HALDEMAN, Ky. (LEX 18) — For some in this part of eastern Kentucky, it's ten days and counting.
"It's hard, been real hard to heat the house," said Jonathan Mocabee who lost power in this Rowan County town five days ago.
"Boiling water to wash with," he said of how they’re getting along, before sharing that the family has to do grocery shopping daily, buying just enough for that day so the food won’t spoil.
In Rowan County alone, roughly 1,600 people are still without power, and in neighboring Elliott County, the number is closer to 2,000. Many lost power during the first ice storm we went through last Wednesday night. Others were victimized by the storms that came through on Monday afternoon and Wednesday evening. Anyone still without power is just trying to figure out a way to survive until the lights, and heat comes back on.
"We have our granddaughter who stays with us and she has epilepsy and has a feeding tube and other issues, so we’re having to go stay with our daughter so we can have power to power her pump," said Jon Ousley, who stopped to talk on his way out of town.
The nearby city of Morehead is offering warming shelters and other necessities to those in need, and the mayor here is hopeful there will be a quick resolution, or in this case, restoration.

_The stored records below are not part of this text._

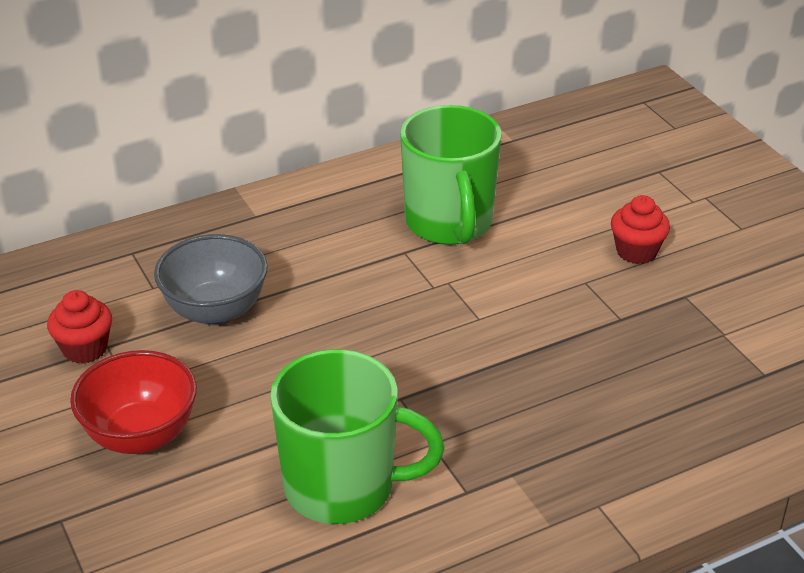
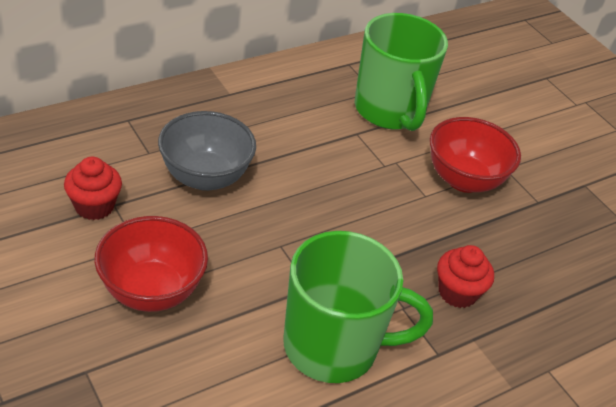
camera: 10 degrees left, 5 degrees up
(530, 298) = (464, 180): none -> red bowl
(636, 251) = (541, 144): red cupcake -> red cupcake (457, 292)

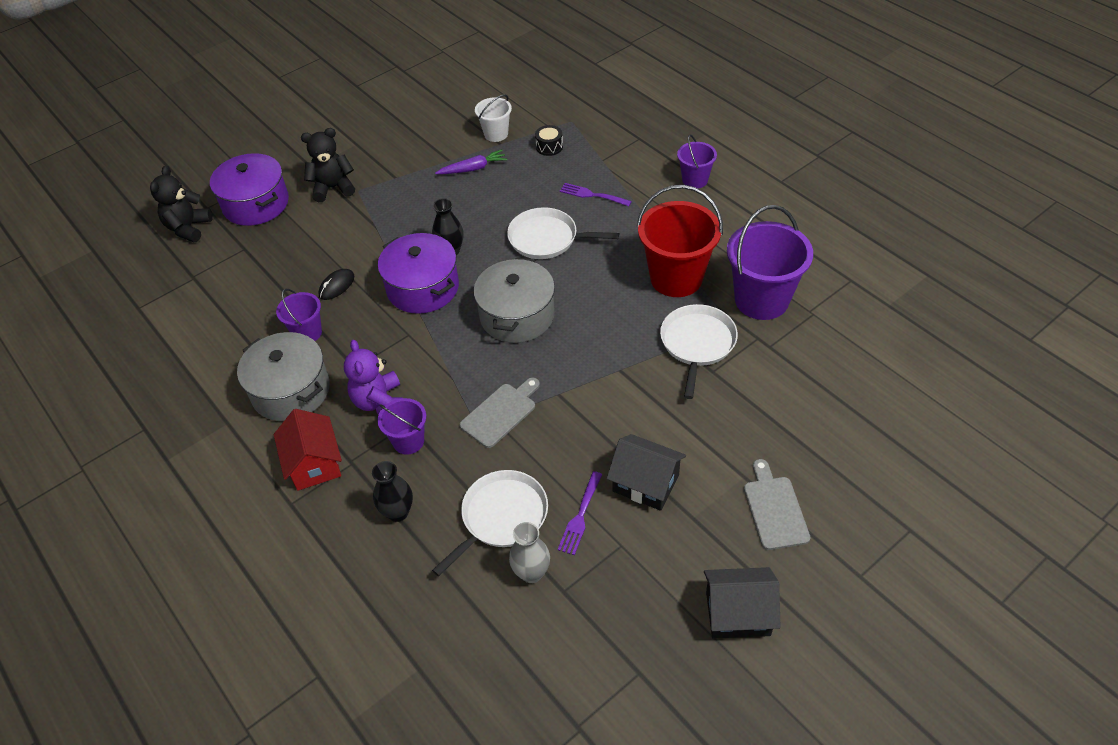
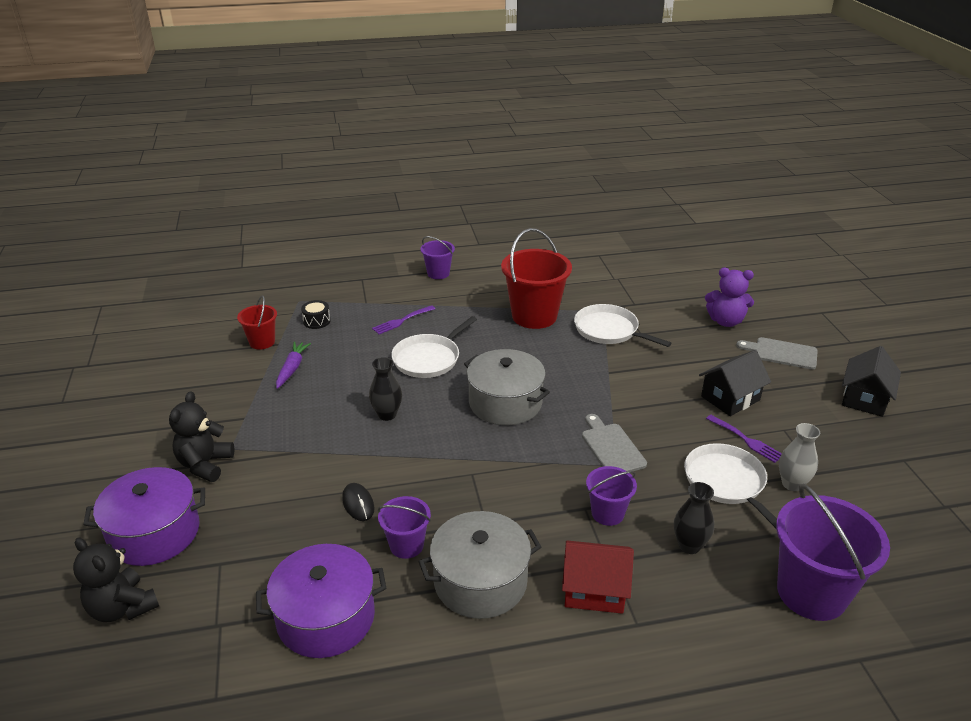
camera: 65 degrees left, 15 degrees down
(379, 401) = (544, 519): purple teddy bear -> purple teddy bear (725, 321)
(422, 288) = (419, 446): purple pot -> purple pot (326, 617)
(496, 134) = (262, 342): white bucket -> red bucket
(761, 300) = (588, 291): purple bucket -> purple bucket (811, 593)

"They're (Kentucky Power and Grayson Rural Electric) are hoping to have that back on by early next week at the latest," said Laura White-Brown. "Every time power comes back on more ice and more snow have moved in," the mayor said of this recurring weather pattern much of the state has been under since the middle of last week.
Residents are frustrated, naturally, but they see the power company trucks all over town and know the work is being done as quickly as possible.
"You can hear trees falling, so we know what's going on," Ousley said as his wife, from the passenger seat, said she noticed the power company isn't ignoring the issue.
Madame Mayor corroborated her story.
"If you go into the eastern parts of the county, you'll see areas with 40-50 trucks out working. So we know they're here doing their job and have faith that they will get it restored for us," White-Brown said.